Cooking Like a Chef, Part 2

(Click for Part 1.)

The Final Touch: Presentation

Like a magician, a true chef would never reveal this secret to anybody — but:
presentation is the most important aspect of cooking.

  1. Arrange and organize everything on the plate as if it was a painting by your favorite painter (But beware: abstract art may not be a good example in this case).
    Take at least as much time as you did preparing the food.
  2. Use a camera or your phone to take good pictures from every angle. Put some effort in it. Restaurants do it as well — in fact, it’s the major reason why fast food like McDonald’s is so appealing.
  3. Describe your dish with pompous words and in gastronomy jargon.
    Extra points for the terms freshfree-range, organic, whole grain as well as French words.

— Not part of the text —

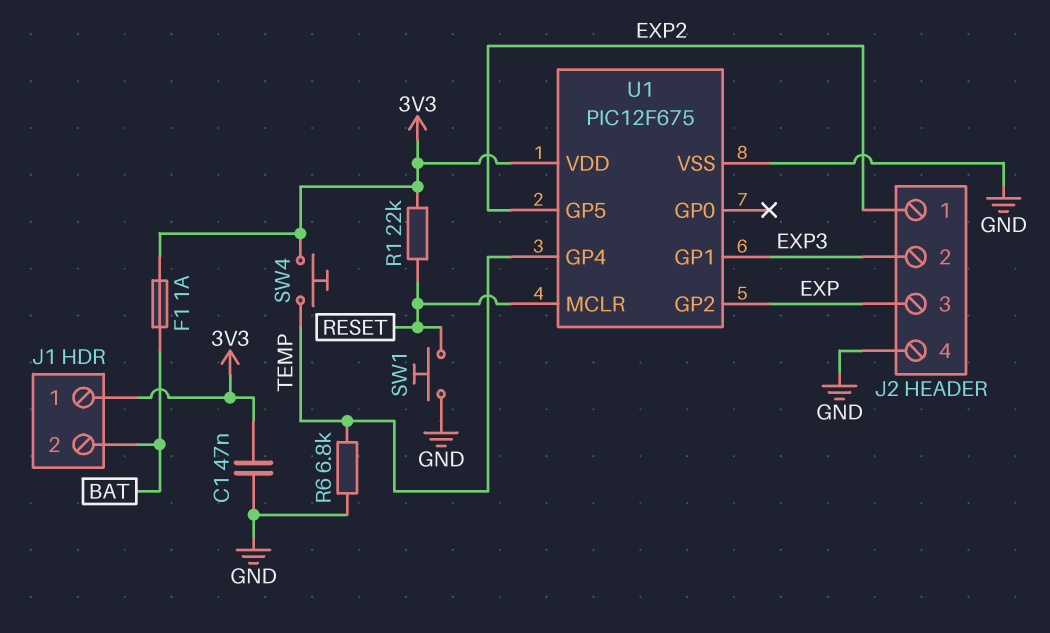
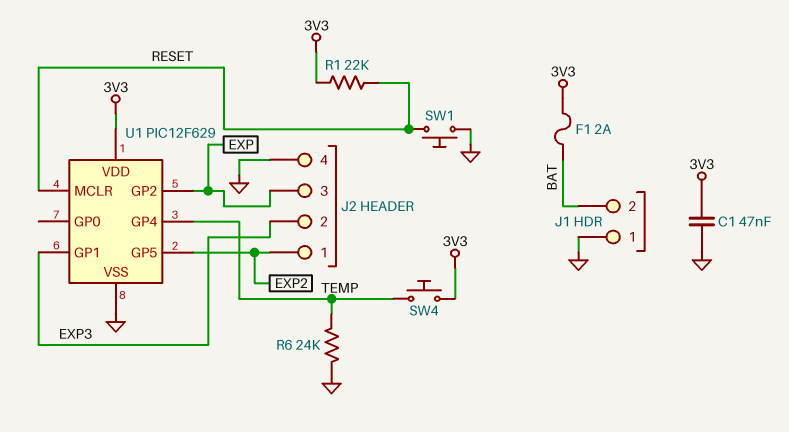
F1: 1A (3V3, BAT) -> 2A (3V3, BAT)
J1 pin 1: 3V3 -> GND
R6: 6.8k (GND, TEMP) -> 24k (GND, TEMP)
U1: PIC12F675 -> PIC12F629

For demonstration purposes, (in addition to the meals in the former article) here is a simple dessert which everybody should be able to try at home:

Butter on Braided Yeast Bread
with Honey Topping from Free-Flying Bees

What is food good for if you don’t share it?

You don’t have to cook for all your friends and acquaintances, but you can send or share those photos via the medium of your choice. Smartphones and social media are a cook’s most useful tools.

If you’ve done everything as advised, I can guarantee that about 90% of people will actually think you have created something delicious. — If not, you are bad at taking photos.

Bon appétit!

Bonus tip: Never confuse dessert with desert — the latter is hard to find in grocery stores, and your guests will thank you.